When exchanges look at growth areas, Asia gets top ranking. The Singapore Exchange, which has positioned itself as the Asian gateway for international traders over the past 30 years, now sees great potential in the decades ahead.

Muthukrishnan Ramaswami, president of SGX spoke with John Lothian News editor-in-chief Jim Kharouf at the FIA Boca conference, and said the exchange is ready to expand geographically through technology upgrades and by asset class as well, especially in FX and commodities.

SGX’s derivatives exchange posted record volume of 120.3 million contracts in 2014, up 7.4 percent from a year earlier, according to the FIA Volume Survey. The momentum has continued into 2015, with the exchange posting a net profit in Q2 of US$75 million on revenues of US$164.6 million, a 19 percent jump from a year earlier.

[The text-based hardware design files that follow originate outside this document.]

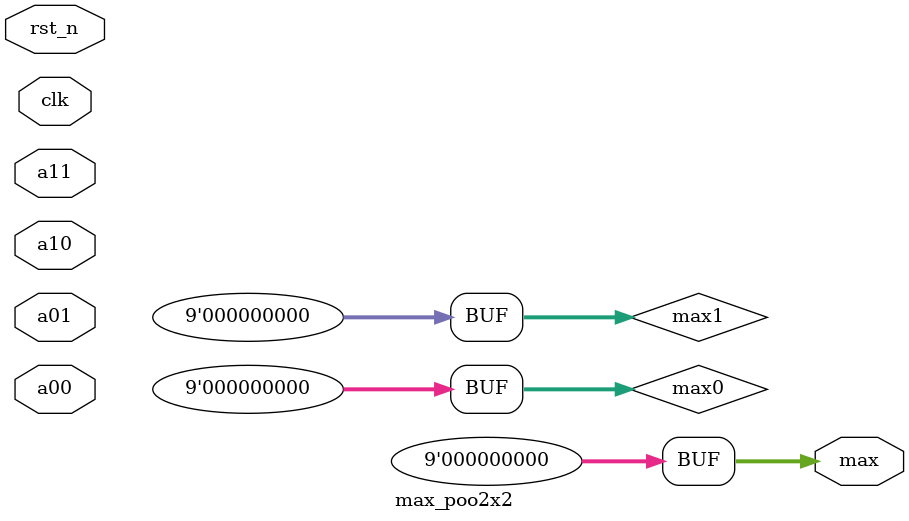
<source format=v>
`timescale 1ns / 1ps

module max_poo2x2#(parameter WIDTH = 9)
(
    input clk,
    input rst_n,

    input signed [WIDTH-1:0] a00, input signed [WIDTH-1:0] a01,
    input signed [WIDTH-1:0] a10, input signed [WIDTH-1:0] a11,

    output [WIDTH-1:0] max
);

reg [WIDTH-1:0] max0;
reg [WIDTH-1:0] max1;

initial
begin
    max0 = 0;
    max1 = 0;
    max = 0;
end

max m0(clk,rst_n,a00,a01,max0);
max m1(clk,rst_n,a10,a11,max1);
max m2(clk,rst_n,max0,max1,max);

endmodule
</source>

Volumes in its FTSE A50 futures contract increased 183 percent in Q2, to a record 17.4 million contracts, while its Nifty futures, SGX Nikkei 225, MSCI Taiwan, MSCI Indonesia contracts also continue to lead in marketshare. Commodities also have taken root at SGX, particularly in iron ore futures, which posted 1.2 million contracts traded in Q2, a fivefold increase from a year earlier.

“It’s been a year of stabilizing into the new environment and a year of significant growth on the futures for us,” Ramaswami said.

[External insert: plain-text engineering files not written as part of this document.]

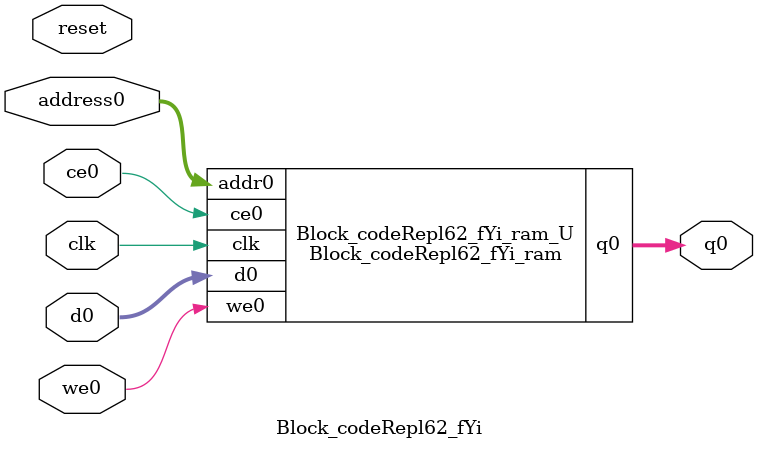
<source format=v>
`timescale 1 ns / 1 ps
module Block_codeRepl62_fYi_ram (addr0, ce0, d0, we0, q0,  clk);

parameter DWIDTH = 16;
parameter AWIDTH = 9;
parameter MEM_SIZE = 512;

input[AWIDTH-1:0] addr0;
input ce0;
input[DWIDTH-1:0] d0;
input we0;
output reg[DWIDTH-1:0] q0;
input clk;

(* ram_style = "block" *)reg [DWIDTH-1:0] ram[0:MEM_SIZE-1];




always @(posedge clk)  
begin 
    if (ce0) begin
        if (we0) 
            ram[addr0] <= d0; 
        q0 <= ram[addr0];
    end
end


endmodule

`timescale 1 ns / 1 ps
module Block_codeRepl62_fYi(
    reset,
    clk,
    address0,
    ce0,
    we0,
    d0,
    q0);

parameter DataWidth = 32'd16;
parameter AddressRange = 32'd512;
parameter AddressWidth = 32'd9;
input reset;
input clk;
input[AddressWidth - 1:0] address0;
input ce0;
input we0;
input[DataWidth - 1:0] d0;
output[DataWidth - 1:0] q0;



Block_codeRepl62_fYi_ram Block_codeRepl62_fYi_ram_U(
    .clk( clk ),
    .addr0( address0 ),
    .ce0( ce0 ),
    .we0( we0 ),
    .d0( d0 ),
    .q0( q0 ));

endmodule


</source>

He said the exchange, which opened in 1984 in interest rate futures with its eurodollar futures mutual offset system with the Chicago Mercantile Exchange, moved onto equity indexes. In recent years, it’s tried to expand that financial futures menu with FX futures.

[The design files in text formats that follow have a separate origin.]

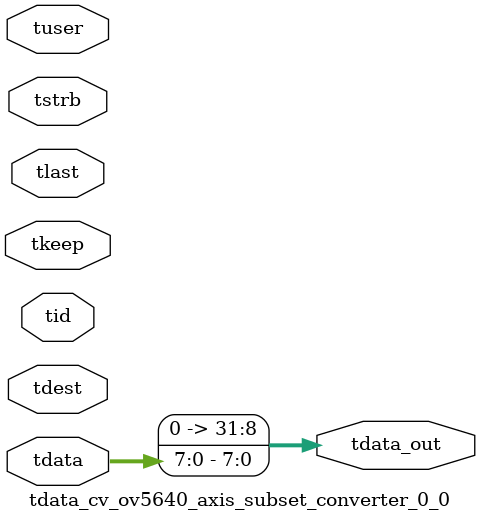
<source format=v>


`timescale 1ps/1ps

module tdata_cv_ov5640_axis_subset_converter_0_0 #
(
parameter C_S_AXIS_TDATA_WIDTH = 32,
parameter C_S_AXIS_TUSER_WIDTH = 0,
parameter C_S_AXIS_TID_WIDTH   = 0,
parameter C_S_AXIS_TDEST_WIDTH = 0,
parameter C_M_AXIS_TDATA_WIDTH = 32
)
(
input  [(C_S_AXIS_TDATA_WIDTH == 0 ? 1 : C_S_AXIS_TDATA_WIDTH)-1:0     ] tdata,
input  [(C_S_AXIS_TUSER_WIDTH == 0 ? 1 : C_S_AXIS_TUSER_WIDTH)-1:0     ] tuser,
input  [(C_S_AXIS_TID_WIDTH   == 0 ? 1 : C_S_AXIS_TID_WIDTH)-1:0       ] tid,
input  [(C_S_AXIS_TDEST_WIDTH == 0 ? 1 : C_S_AXIS_TDEST_WIDTH)-1:0     ] tdest,
input  [(C_S_AXIS_TDATA_WIDTH/8)-1:0 ] tkeep,
input  [(C_S_AXIS_TDATA_WIDTH/8)-1:0 ] tstrb,
input                                                                    tlast,
output [C_M_AXIS_TDATA_WIDTH-1:0] tdata_out
);

assign tdata_out = {tdata[7:0]};

endmodule


</source>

“What we’ve done in the last couple of years is, we’ve added the FX suite that goes with that,”
he said. “Our current growth is really FX focused with a contract that supports pretty much all the equity derivatives we have.”

In terms of technology, Ramaswami said the exchange is continuing to invest in its trading and clearing platform. The exchange has been focused on expanding its global presence, with an eye toward opening a US office, in addition to its other offices in Hong Kong, Tokyo, Mumbai and London.

In the meantime, Ramaswami said that the exchange is upgrading to the latest version of the Nasdaq OMX system, which will enable a 24-hour trading day for SGX. It also is working on a new fixed income platform. And he added that the exchange is also developing a front-end solution as well, which could be rolled out in the next couple years.

Going forward, Ramaswami said the exchange is well positioned in the region as well as with its mix of financial and commodity futures. The exchange has posted compounded growth of 25- to 30 percent over the last four to five years. It also must fill the shoes of its outgoing CEO, Magnus Bocker, who is departing in June.

“On the futures end of our business, we’ve continued to see steady and strong growth over time,” he said. “I think that is a reflection of the need for risk mitigation instruments in the Asian context, which wasn’t well developed. It will continue to develop. We are in the early stages of that. So you will see the use of hedging instruments growing in Asia.”